Отец Али, Петр Андреевич, очень сердечно ко мне относился, незаметно жалел. Интересовался, как живу, что читаю, какие отметки. Случалось, что помогал в уроках разобраться. Так еще делал: перед моим уходом обязательно сунет мне что-нибудь в карман — конфетку, яблоко или безделушку какую. Я всякий раз, как выйду от них, так сразу руку в карман: что подарил? Только удивляло, почему он делает подарки скрытно? Может, ревности Али опасается? Я ей об этих подарках и не заикалась. Сохраняла нашу тайну.

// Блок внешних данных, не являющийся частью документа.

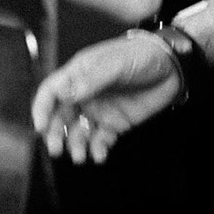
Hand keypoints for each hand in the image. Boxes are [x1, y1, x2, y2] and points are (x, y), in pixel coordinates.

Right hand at [30, 31, 182, 164]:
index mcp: (79, 74)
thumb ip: (92, 79)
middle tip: (56, 149)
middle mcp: (84, 94)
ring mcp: (99, 110)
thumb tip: (65, 94)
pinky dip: (97, 149)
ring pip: (78, 131)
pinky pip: (101, 139)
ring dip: (75, 145)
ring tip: (80, 157)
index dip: (41, 108)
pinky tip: (99, 155)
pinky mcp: (115, 123)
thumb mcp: (116, 63)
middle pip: (60, 116)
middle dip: (55, 133)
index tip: (40, 126)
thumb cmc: (141, 56)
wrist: (173, 67)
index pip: (52, 91)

Однажды пришла к Але, а в комнатах никого. Слышу на кухне голоса. Алина мама жаловалась кому-то, что вот повадилась к ним девчонка из детдома, не понимает, что не нужно сюда ходить. Петр Андреевич и Аля ничего слушать не хотят, а она опасается, как бы я чему плохому ее девочку не научила. Кто знает, что я за птица. Понимаешь? Так и сказала — птица! Может, только притворяюсь скромницей. Известно же, какие испорченные ребята в детдомах растут, присмотр за ними плохой, чего там только между мальчишками и девчонками не бывает...
Я от ужаса обомлела. Стою и пошевелиться не могу. Очнулась, и стрелой в детдом. Больше я в той семье и не бывала. От Али на другую парту пересела.
Обидчивой росла... Сколько лет прошло, а тот случай не забылся, да и никогда, наверное, не забудется.
— Вот как у нас с тобой жизнь шла! Горюха ты моя! Не досталось тебе материнской ласки. Жестоко с тобой время обошлось. Со многими оно в то время было жестоким.
В плену неизвестно, что страшней — смерть или унижение.
Унижать немцы умели... Мастера таких дел. Наслаждались... В том самом лесном лагере, где я очнулся, помню, ходят такие здоровенные детины. Мы для них хуже скота. Захочется им оправиться — тут же, не отходя, на наших глазах и оправляются. Да еще гогочут, если удастся замочить кого из пленных. А ты сиди и не шевелись... Мерзавцы!.. Разве такое забудешь?!
А то собак спустят. И на твоих глазах травят человека. Товарища твоего по лагерю, по нарам. А ты стой и молчи... Ничем, понимаешь, ничем ты ему помочь не можешь... А шевельнешься — туда же и отправишься... Нет, самое страшное — это бессилие.
В одиночной камере, в тишине и близости к смерти, когда уж, кажется, «доходишь», наступали минуты разговора с собой. Выше голову! — говорил я себе. Что ж, так сложилось: не погиб в бою, гниешь в немецком лагере. Так не давай фашистскому падлу сломить себя. Собери для этого все силы... Пусть потом тебе не будет стыдно оглянуться на эти черные дни. Достоевский где-то обронил злую мысль... У каждого, дескать, человека есть такие подлые поступки, о которых он не скажет не только самым близким, но и себе побоится напомнить. Отвергал я его мысль. Спрашивал — можешь себя в чем-то упрекнуть? Нет? Тогда и дальше сохраняй свое достоинство.